EXERCISE GOAL >> Reproduce verbatim the stretch of lines from the first line through the line containing "ನಾಪತ್ತೆಯಾದಾಗ", both ends included.
------------------------------------------------------------------------
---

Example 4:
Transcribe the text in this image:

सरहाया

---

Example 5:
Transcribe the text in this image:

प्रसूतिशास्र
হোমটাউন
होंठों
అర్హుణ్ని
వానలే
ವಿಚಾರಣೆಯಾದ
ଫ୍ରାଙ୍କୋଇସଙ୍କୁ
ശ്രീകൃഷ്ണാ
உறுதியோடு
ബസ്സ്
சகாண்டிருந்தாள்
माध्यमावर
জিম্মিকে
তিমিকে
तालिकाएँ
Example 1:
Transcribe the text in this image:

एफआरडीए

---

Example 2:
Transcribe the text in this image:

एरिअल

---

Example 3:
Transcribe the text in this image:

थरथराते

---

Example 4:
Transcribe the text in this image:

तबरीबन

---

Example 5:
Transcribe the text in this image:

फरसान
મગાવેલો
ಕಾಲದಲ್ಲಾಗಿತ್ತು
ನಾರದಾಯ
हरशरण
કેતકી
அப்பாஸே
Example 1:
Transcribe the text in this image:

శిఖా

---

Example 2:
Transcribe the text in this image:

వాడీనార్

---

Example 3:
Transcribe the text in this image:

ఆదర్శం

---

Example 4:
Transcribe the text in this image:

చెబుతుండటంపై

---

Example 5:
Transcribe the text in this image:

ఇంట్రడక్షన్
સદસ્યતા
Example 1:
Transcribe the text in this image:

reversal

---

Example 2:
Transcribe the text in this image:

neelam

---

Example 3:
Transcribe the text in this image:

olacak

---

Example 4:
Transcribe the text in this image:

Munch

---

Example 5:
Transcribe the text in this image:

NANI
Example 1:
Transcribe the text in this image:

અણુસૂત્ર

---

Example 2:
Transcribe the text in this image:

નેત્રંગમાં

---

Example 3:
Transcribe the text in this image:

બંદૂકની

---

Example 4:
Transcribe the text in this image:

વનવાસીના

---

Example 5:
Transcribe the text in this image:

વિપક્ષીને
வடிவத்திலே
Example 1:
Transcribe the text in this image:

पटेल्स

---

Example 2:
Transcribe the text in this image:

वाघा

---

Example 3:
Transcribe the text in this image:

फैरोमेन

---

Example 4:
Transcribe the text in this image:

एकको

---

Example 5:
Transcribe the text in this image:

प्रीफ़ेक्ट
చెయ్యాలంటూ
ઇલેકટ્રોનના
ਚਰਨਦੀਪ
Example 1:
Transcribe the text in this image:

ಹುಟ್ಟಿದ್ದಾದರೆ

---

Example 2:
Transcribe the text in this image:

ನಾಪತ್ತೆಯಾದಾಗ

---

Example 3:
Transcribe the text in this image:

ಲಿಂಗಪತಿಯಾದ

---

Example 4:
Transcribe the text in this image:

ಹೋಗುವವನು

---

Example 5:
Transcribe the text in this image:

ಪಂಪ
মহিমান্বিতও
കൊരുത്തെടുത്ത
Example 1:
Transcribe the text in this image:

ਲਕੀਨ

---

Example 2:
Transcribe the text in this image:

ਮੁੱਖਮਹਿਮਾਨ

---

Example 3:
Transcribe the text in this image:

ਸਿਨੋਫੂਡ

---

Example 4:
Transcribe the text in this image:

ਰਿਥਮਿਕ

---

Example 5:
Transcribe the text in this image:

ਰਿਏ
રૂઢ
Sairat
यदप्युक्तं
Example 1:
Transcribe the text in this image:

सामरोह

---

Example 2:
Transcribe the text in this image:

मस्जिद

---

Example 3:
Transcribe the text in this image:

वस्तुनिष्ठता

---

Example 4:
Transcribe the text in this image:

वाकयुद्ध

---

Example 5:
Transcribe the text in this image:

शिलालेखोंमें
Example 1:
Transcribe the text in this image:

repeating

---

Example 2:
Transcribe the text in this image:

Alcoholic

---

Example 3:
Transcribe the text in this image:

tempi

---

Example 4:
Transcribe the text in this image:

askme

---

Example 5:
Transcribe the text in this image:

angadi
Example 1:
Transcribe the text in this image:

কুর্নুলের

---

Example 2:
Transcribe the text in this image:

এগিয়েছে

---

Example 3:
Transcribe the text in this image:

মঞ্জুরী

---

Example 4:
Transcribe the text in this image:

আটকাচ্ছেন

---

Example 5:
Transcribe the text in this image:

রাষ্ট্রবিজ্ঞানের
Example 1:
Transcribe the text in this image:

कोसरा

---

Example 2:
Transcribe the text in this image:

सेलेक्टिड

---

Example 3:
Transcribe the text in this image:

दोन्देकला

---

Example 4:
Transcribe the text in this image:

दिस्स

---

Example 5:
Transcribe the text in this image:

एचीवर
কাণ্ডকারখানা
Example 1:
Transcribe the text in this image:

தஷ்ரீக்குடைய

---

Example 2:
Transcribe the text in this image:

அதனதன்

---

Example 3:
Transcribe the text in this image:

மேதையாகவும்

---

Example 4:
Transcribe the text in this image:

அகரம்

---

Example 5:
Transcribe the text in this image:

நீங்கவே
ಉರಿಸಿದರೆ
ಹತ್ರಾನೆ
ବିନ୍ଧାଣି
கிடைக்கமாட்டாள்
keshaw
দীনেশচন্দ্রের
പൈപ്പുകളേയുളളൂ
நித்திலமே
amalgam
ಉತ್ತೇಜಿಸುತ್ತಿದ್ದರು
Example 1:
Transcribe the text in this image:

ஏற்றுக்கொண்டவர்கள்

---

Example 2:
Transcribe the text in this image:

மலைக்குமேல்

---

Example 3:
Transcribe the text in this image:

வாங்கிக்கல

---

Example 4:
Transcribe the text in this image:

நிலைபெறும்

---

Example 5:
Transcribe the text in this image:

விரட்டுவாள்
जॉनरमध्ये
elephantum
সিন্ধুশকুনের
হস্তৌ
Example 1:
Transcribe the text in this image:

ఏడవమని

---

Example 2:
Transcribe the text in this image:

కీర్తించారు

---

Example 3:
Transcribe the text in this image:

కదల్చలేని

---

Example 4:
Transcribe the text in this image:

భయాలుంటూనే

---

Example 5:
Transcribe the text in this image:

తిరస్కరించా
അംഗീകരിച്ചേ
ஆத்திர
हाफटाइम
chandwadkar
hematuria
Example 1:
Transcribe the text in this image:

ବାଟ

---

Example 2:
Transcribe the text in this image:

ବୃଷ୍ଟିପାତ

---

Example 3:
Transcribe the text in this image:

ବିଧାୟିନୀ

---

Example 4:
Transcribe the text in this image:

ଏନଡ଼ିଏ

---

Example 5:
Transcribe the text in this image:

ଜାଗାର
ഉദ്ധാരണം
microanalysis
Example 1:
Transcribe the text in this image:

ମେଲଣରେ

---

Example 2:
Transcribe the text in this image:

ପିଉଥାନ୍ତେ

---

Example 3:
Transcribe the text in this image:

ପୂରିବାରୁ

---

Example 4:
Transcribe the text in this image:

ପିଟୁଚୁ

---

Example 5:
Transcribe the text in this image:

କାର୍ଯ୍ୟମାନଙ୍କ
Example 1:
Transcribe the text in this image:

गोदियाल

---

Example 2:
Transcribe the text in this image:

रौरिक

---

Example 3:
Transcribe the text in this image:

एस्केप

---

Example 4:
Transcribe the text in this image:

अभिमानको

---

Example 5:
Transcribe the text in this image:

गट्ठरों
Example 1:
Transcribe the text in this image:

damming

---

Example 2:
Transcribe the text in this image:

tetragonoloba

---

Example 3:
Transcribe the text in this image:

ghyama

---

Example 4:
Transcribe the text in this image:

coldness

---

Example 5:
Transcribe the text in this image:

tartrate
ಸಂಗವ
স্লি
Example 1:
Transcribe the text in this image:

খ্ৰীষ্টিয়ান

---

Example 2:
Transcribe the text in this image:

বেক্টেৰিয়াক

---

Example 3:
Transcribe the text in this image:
------------------------------------------------------------------------
RESPONSE >>
---

Example 4:
Transcribe the text in this image:

सरहाया

---

Example 5:
Transcribe the text in this image:

प्रसूतिशास्र
হোমটাউন
होंठों
అర్హుణ్ని
వానలే
ವಿಚಾರಣೆಯಾದ
ଫ୍ରାଙ୍କୋଇସଙ୍କୁ
ശ്രീകൃഷ്ണാ
உறுதியோடு
ബസ്സ്
சகாண்டிருந்தாள்
माध्यमावर
জিম্মিকে
তিমিকে
तालिकाएँ
Example 1:
Transcribe the text in this image:

एफआरडीए

---

Example 2:
Transcribe the text in this image:

एरिअल

---

Example 3:
Transcribe the text in this image:

थरथराते

---

Example 4:
Transcribe the text in this image:

तबरीबन

---

Example 5:
Transcribe the text in this image:

फरसान
મગાવેલો
ಕಾಲದಲ್ಲಾಗಿತ್ತು
ನಾರದಾಯ
हरशरण
કેતકી
அப்பாஸே
Example 1:
Transcribe the text in this image:

శిఖా

---

Example 2:
Transcribe the text in this image:

వాడీనార్

---

Example 3:
Transcribe the text in this image:

ఆదర్శం

---

Example 4:
Transcribe the text in this image:

చెబుతుండటంపై

---

Example 5:
Transcribe the text in this image:

ఇంట్రడక్షన్
સદસ્યતા
Example 1:
Transcribe the text in this image:

reversal

---

Example 2:
Transcribe the text in this image:

neelam

---

Example 3:
Transcribe the text in this image:

olacak

---

Example 4:
Transcribe the text in this image:

Munch

---

Example 5:
Transcribe the text in this image:

NANI
Example 1:
Transcribe the text in this image:

અણુસૂત્ર

---

Example 2:
Transcribe the text in this image:

નેત્રંગમાં

---

Example 3:
Transcribe the text in this image:

બંદૂકની

---

Example 4:
Transcribe the text in this image:

વનવાસીના

---

Example 5:
Transcribe the text in this image:

વિપક્ષીને
வடிவத்திலே
Example 1:
Transcribe the text in this image:

पटेल्स

---

Example 2:
Transcribe the text in this image:

वाघा

---

Example 3:
Transcribe the text in this image:

फैरोमेन

---

Example 4:
Transcribe the text in this image:

एकको

---

Example 5:
Transcribe the text in this image:

प्रीफ़ेक्ट
చెయ్యాలంటూ
ઇલેકટ્રોનના
ਚਰਨਦੀਪ
Example 1:
Transcribe the text in this image:

ಹುಟ್ಟಿದ್ದಾದರೆ

---

Example 2:
Transcribe the text in this image:

ನಾಪತ್ತೆಯಾದಾಗ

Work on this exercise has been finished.